How is smoker’s disease staged?

  Smoker’s disease was first discovered by Japanese medical experts in the 1950s and 1960s. On imaging, it appears as a narrowing or occlusion of the major arteries, and the vascular network at the base of the skull shows a cloud of small smoke-like vascular shadows, so the Japanese call this disease figuratively as smoker’s disease.  Some experts and scholars have typed smog disease, and the types of smog disease are TIA, infarctive, hemorrhagic, and epileptic. Smoke disease tends to lead to cerebral ischemia, and a significant proportion of patients start with TIA attacks (transient ischemic attack), i.e., transient cerebral ischemic symptoms, which usually recover on their own; there is also a proportion or lead to cerebral infarction, dizziness and headache, limb weakness.
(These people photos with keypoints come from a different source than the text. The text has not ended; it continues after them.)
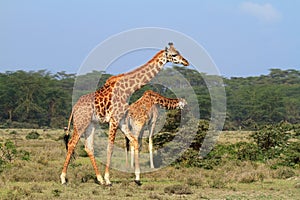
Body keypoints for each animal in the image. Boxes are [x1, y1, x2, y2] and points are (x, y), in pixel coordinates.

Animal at [59, 42, 189, 186]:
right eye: (174, 54)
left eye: (178, 52)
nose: (186, 62)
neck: (128, 89)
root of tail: (74, 108)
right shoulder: (114, 120)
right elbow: (110, 148)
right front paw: (108, 179)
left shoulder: (121, 121)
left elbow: (134, 142)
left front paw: (137, 178)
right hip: (81, 122)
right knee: (72, 143)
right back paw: (64, 178)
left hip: (91, 124)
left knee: (89, 147)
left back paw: (99, 179)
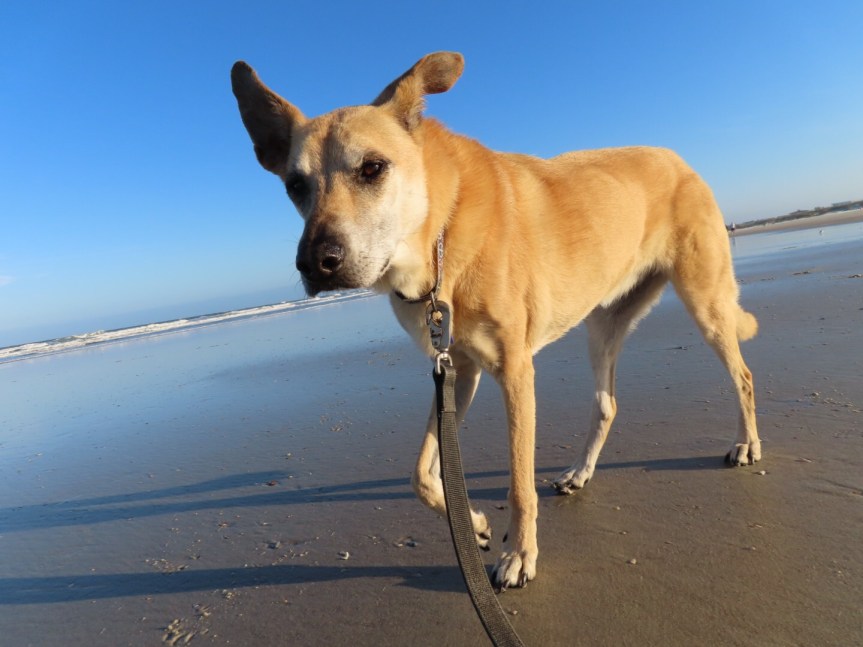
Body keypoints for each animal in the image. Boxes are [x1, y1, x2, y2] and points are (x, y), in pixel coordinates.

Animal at [231, 52, 760, 590]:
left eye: (372, 168)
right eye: (295, 186)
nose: (315, 264)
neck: (439, 237)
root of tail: (677, 158)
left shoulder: (514, 372)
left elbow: (519, 481)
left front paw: (520, 554)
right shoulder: (458, 371)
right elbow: (422, 474)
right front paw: (475, 523)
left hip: (705, 304)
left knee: (743, 374)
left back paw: (746, 444)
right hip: (602, 326)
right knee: (606, 404)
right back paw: (580, 472)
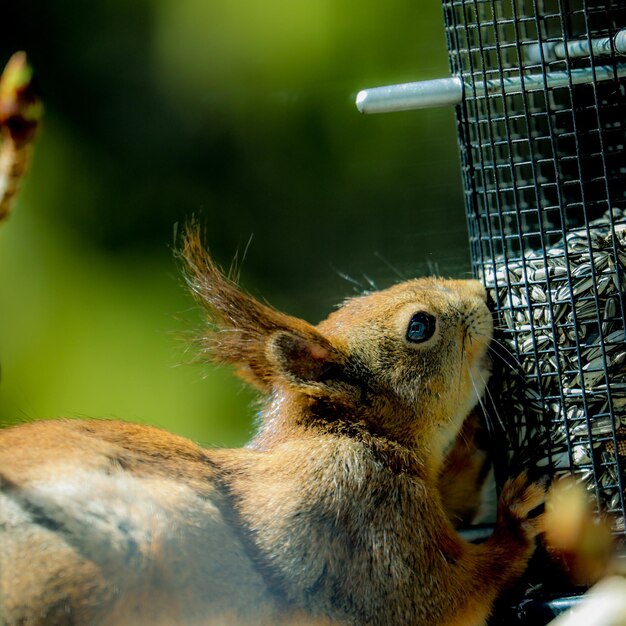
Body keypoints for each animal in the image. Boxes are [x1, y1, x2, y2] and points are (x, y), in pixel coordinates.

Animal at [0, 225, 540, 624]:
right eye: (420, 326)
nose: (483, 292)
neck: (345, 432)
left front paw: (475, 437)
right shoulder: (357, 506)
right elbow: (436, 598)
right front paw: (517, 522)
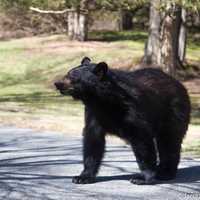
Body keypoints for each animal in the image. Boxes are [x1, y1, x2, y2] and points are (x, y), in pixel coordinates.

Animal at [54, 57, 191, 185]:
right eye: (68, 73)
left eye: (72, 76)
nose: (57, 83)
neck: (105, 101)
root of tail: (179, 84)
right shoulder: (93, 113)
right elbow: (93, 141)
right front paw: (82, 177)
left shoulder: (133, 110)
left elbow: (142, 140)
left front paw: (143, 178)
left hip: (173, 113)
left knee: (169, 142)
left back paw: (165, 173)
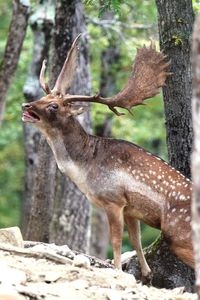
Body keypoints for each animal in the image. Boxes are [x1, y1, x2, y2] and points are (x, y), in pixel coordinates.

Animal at [21, 35, 194, 278]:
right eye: (43, 96)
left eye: (54, 105)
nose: (26, 105)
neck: (86, 170)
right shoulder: (131, 209)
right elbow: (137, 242)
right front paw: (146, 274)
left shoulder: (114, 199)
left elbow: (116, 242)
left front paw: (117, 270)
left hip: (178, 233)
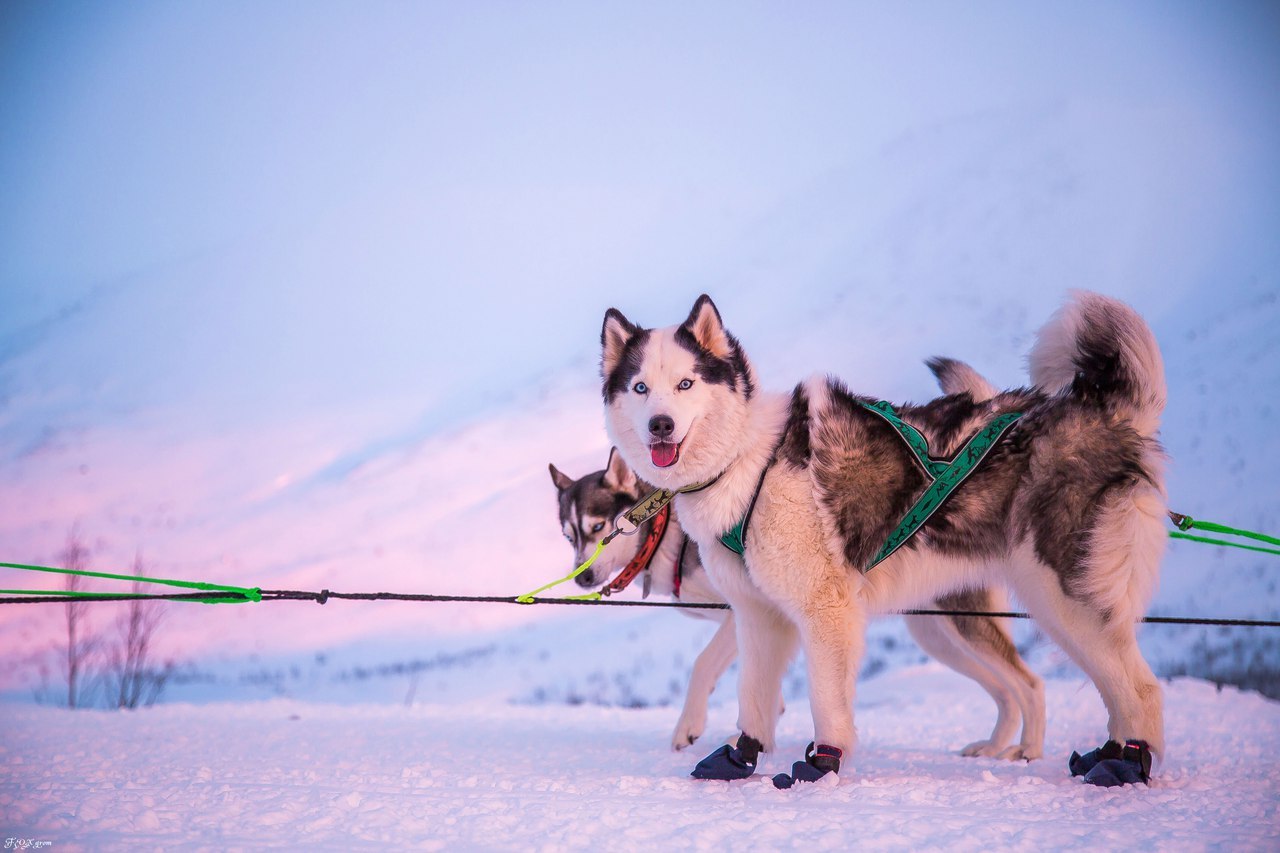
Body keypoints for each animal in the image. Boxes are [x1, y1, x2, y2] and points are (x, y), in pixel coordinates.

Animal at [555, 358, 1044, 758]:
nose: (581, 579)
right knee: (1005, 688)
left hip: (960, 626)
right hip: (939, 635)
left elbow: (704, 665)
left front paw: (692, 728)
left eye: (597, 529)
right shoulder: (756, 615)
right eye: (569, 535)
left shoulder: (745, 612)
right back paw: (995, 745)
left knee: (1029, 683)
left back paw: (1026, 750)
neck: (669, 528)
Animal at [604, 292, 1167, 783]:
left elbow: (825, 700)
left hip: (1061, 597)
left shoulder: (825, 611)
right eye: (640, 388)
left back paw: (1127, 764)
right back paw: (1101, 754)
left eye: (686, 383)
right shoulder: (758, 615)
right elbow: (753, 697)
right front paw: (740, 758)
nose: (660, 425)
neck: (748, 460)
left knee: (1140, 687)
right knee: (1101, 687)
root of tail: (1108, 415)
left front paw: (822, 765)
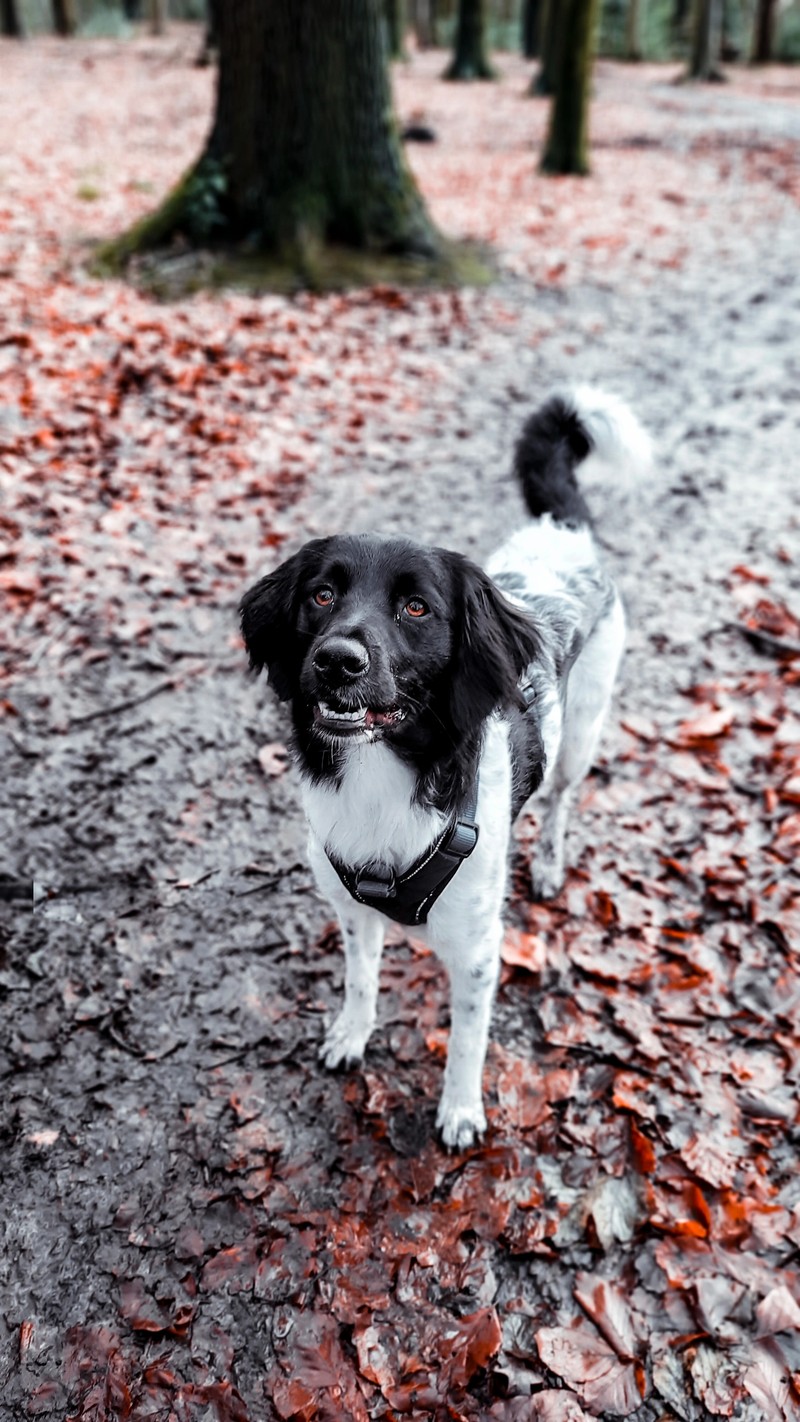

Patients with hemorrhagic type are more dangerous, some patients have sudden onset of severe headache and even fainting, and intracranial hemorrhage may even be disabling and fatal if the amount is too large; there are also some patients who show seizures.  Of course, regardless of the type of smog, it is important to seek medical attention as soon as possible. Surgery is currently the mainstay of treatment for smog, as it is generally accepted that conservative treatment is not very useful. Currently, combined vascular bypass surgery is a very advanced and effective surgical procedure for smog. This surgery can maximize the reconstruction of cerebral blood flow channels, improve cerebral blood supply, and effectively prevent cerebral ischemia and cerebral hemorrhage.